Linux技術者としてのスキルを問われる試験では、LPICとLinuCの2つが有名です。LPIC(Linux Professional Institute Certification)は、世界中で実施される国際資格のため、海外や外資系企業への転職に活かせます。LinuCは日本市場に最適化した資格で、日本国内のニーズに沿った業務を行う場合に適しているといえるでしょう。

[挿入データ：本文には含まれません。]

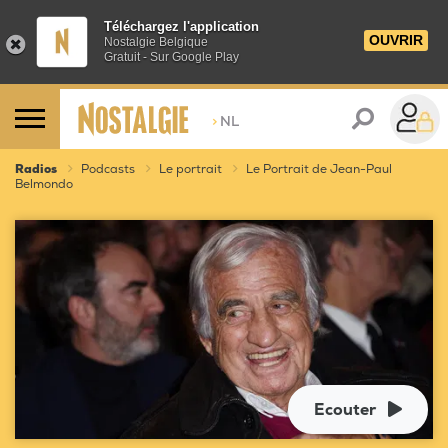
Téléchargez l'application
OUVRIR
Nostalgie Belgique
Gratuit - Sur Google Play
>
NL
Radios
Podcasts
Le portrait
Le Portrait de Jean-Paul
Belmondo
Ecouter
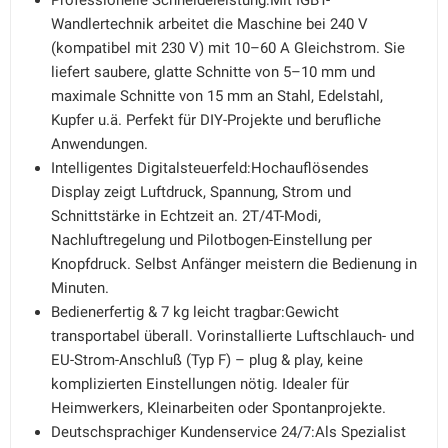
Professionelle Schneideleistung:Mit IGBT-
Wandlertechnik arbeitet die Maschine bei 240 V
(kompatibel mit 230 V) mit 10–60 A Gleichstrom. Sie
liefert saubere, glatte Schnitte von 5–10 mm und
maximale Schnitte von 15 mm an Stahl, Edelstahl,
Kupfer u.ä. Perfekt für DIY-Projekte und berufliche
Anwendungen.
Intelligentes Digitalsteuerfeld:Hochauflösendes
Display zeigt Luftdruck, Spannung, Strom und
Schnittstärke in Echtzeit an. 2T/4T-Modi,
Nachluftregelung und Pilotbogen-Einstellung per
Knopfdruck. Selbst Anfänger meistern die Bedienung in
Minuten.
Bedienerfertig & 7 kg leicht tragbar:Gewicht
transportabel überall. Vorinstallierte Luftschlauch- und
EU-Strom-Anschluß (Typ F) – plug & play, keine
komplizierten Einstellungen nötig. Idealer für
Heimwerkers, Kleinarbeiten oder Spontanprojekte.
Deutschsprachiger Kundenservice 24/7:Als Spezialist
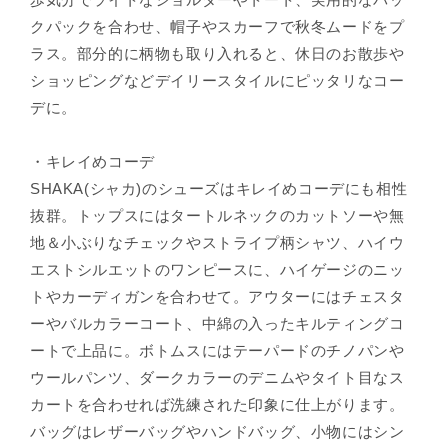
クパックを合わせ、帽子やスカーフで秋冬ムードをプ
ラス。部分的に柄物も取り入れると、休日のお散歩や
ショッピングなどデイリースタイルにピッタリなコー
デに。
・キレイめコーデ
SHAKA(シャカ)のシューズはキレイめコーデにも相性
抜群。トップスにはタートルネックのカットソーや無
地＆小ぶりなチェックやストライプ柄シャツ、ハイウ
エストシルエットのワンピースに、ハイゲージのニッ
トやカーディガンを合わせて。アウターにはチェスタ
ーやバルカラーコート、中綿の入ったキルティングコ
ートで上品に。ボトムスにはテーパードのチノパンや
ウールパンツ、ダークカラーのデニムやタイト目なス
カートを合わせれば洗練された印象に仕上がります。
バッグはレザーバッグやハンドバッグ、小物にはシン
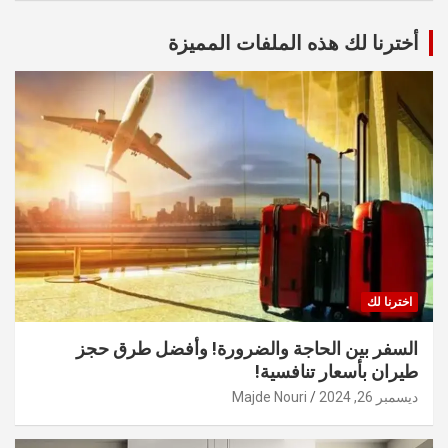
أخترنا لك هذه الملفات المميزة
اخترنا لك
السفر بين الحاجة والضرورة! وأفضل طرق حجز
طيران بأسعار تنافسية!
ديسمبر 26, 2024
Majde Nouri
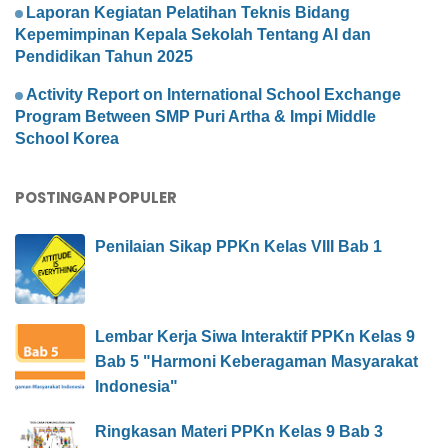
Laporan Kegiatan Pelatihan Teknis Bidang
Kepemimpinan Kepala Sekolah Tentang AI dan
Pendidikan Tahun 2025
Activity Report on International School Exchange
Program Between SMP Puri Artha & Impi Middle
School Korea
POSTINGAN POPULER
Penilaian Sikap PPKn Kelas VIII Bab 1
Lembar Kerja Siwa Interaktif PPKn Kelas 9
Bab 5 "Harmoni Keberagaman Masyarakat
Indonesia"
Ringkasan Materi PPKn Kelas 9 Bab 3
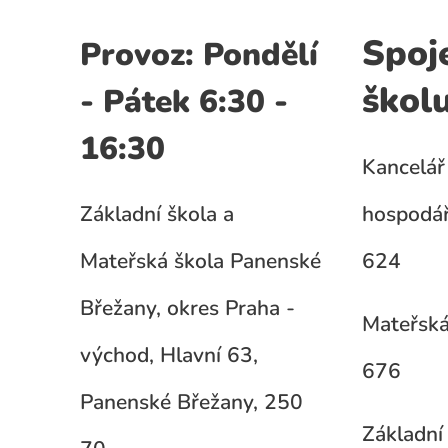
Spoj
Provoz: Pondělí
škol
- Pátek 6:30 -
16:30
Kancelář 
Základní škola a
hospodář
Mateřská škola Panenské
624
Břežany, okres Praha -
Mateřská
východ, Hlavní 63,
676
Panenské Břežany, 250
Základní 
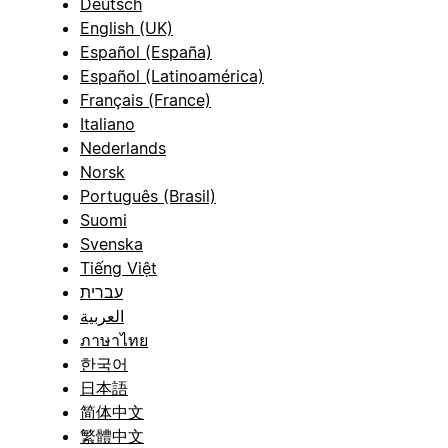
Deutsch
English (UK)
Español (España)
Español (Latinoamérica)
Français (France)
Italiano
Nederlands
Norsk
Português (Brasil)
Suomi
Svenska
Tiếng Việt
עברית
العربية
ภาษาไทย
한국어
日本語
简体中文
繁體中文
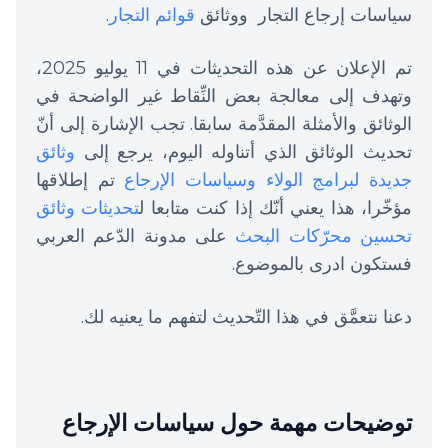
سياسات إرجاع التجار ووثائق
قوائم التجار
.
تم الإعلان عن هذه التحديثات في 11 يوليو 2025،
وتهدف إلى معالجة بعض النِّقاط غير الواضحة في
الوثائق والأمثلة المقدَّمة سابقا. تجب الإشارة إلى أنّ
تحديث الوثائق الذي أتناوله اليوم، يرجع إلى
وثائق
جديدة لبرامج الولاء وسياسات الإرجاع
تم إطلاقها
مؤخّرا، هذا يعني أنّك إذا كنت متابعا ل
تحديثات وثائق
تحسين محرّكات البحث
على مدونة الدّعم العربي
فستكون ادرى بالموضوع.
دعنا نتعمَّق في هذا التّحديث لتفهم ما يعنيه لك.
توضيحات مهمة حول سياسات الإرجاع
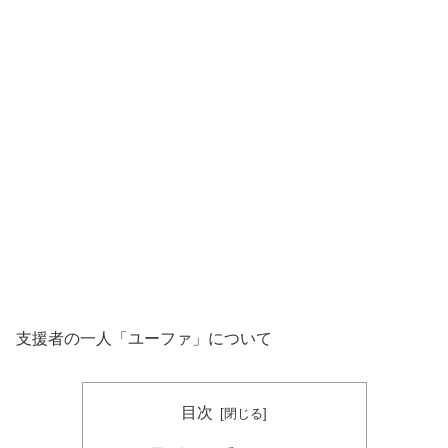
支援者の一人「ユーファ」について
目次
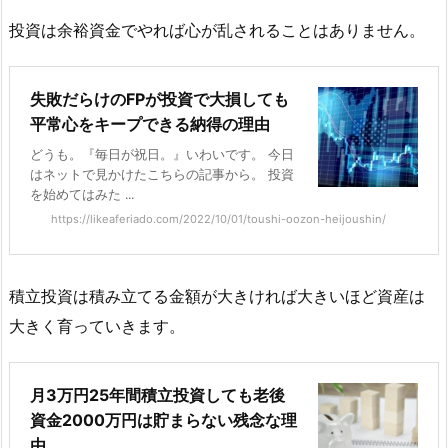
投資は余裕資金でやれば心が乱されることはありません。
失敗だらけのFPが投資で大損しても
平常心をキープできる納得の理由
どうも。『毎日が祝日。』いわいです。 今日
はネットで見かけたこちらの記事から。 投資
を始めてはみた ...
https://likeaferiado.com/2022/10/01/toushi-oozon-heijoushin/
積立投資は積み立てる金額が大きければ大きいほど資産は
大きく育っていきます。
月3万円25年間積立投資しても老後
資金2000万円は貯まらない残念な理
由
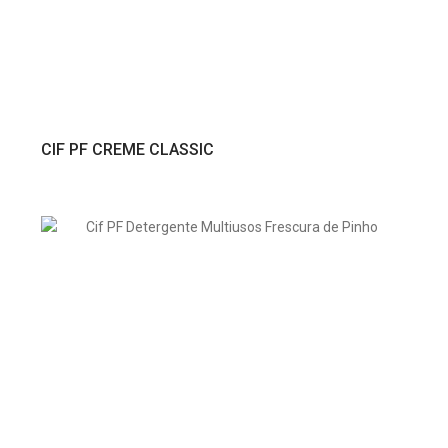
VER PRODUTO
CIF PF CREME CLASSIC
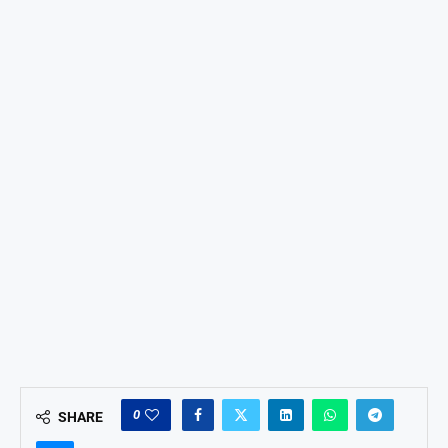
0
SHARE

LPICの詳細はこちら:Linux Professional Institute (LPI)
LinuCの詳細はこちら:Linux技術者認定試験LinuC|LPI-Japan

優秀なSEになるためには

システムエンジニアにとって、資格取得を見据えて知識を習得することは有意義であるといえます。しかしながら、実際の業務を遂行するうえでは、そのほかにも大切なことがあります。

資格は手段のひとつ

資格はあくまで実務に活かすための知識や技能を裏付けるものであり、資格取得そのものが目的になるのは望ましくありません。業務を円滑に進めることや顧客から信頼を得るための手段として、資格をうまく利用するように心掛けましょう。

資格以外の必要なスキルを磨こう

システムエンジニアに必要なものは技術的知見だけではありません。顧客をはじめ、プロジェクトに関わるメンバーとのコミュニケーション力、そしてマネジメント力が大切です。資格以外の必要なスキルも意識して磨いていきましょう。

現場で技術力・経験・知見を養う

実際に現場を体験することで身につくことは数多くあります。何らかの技術的なトラブルが発生したとしても、資格学習の中で示された解決策が現場でのベストな選択とは限りません。教科書で学ぶことがすべてではないことも認識しておきましょう。

まとめ

システムエンジニアに有用な資格は数多くあります。したがって、取得する資格を選択する際は、自身の担当領域や得意分野・将来のキャリアプランなどを念頭に置き、どの資格が自分にとって適切かを見極めることが重要です。SEとしてのレベルアップ、あるいはSEになるための足掛かりとして、資格取得を選択肢のひとつとしてみてはいかがでしょうか。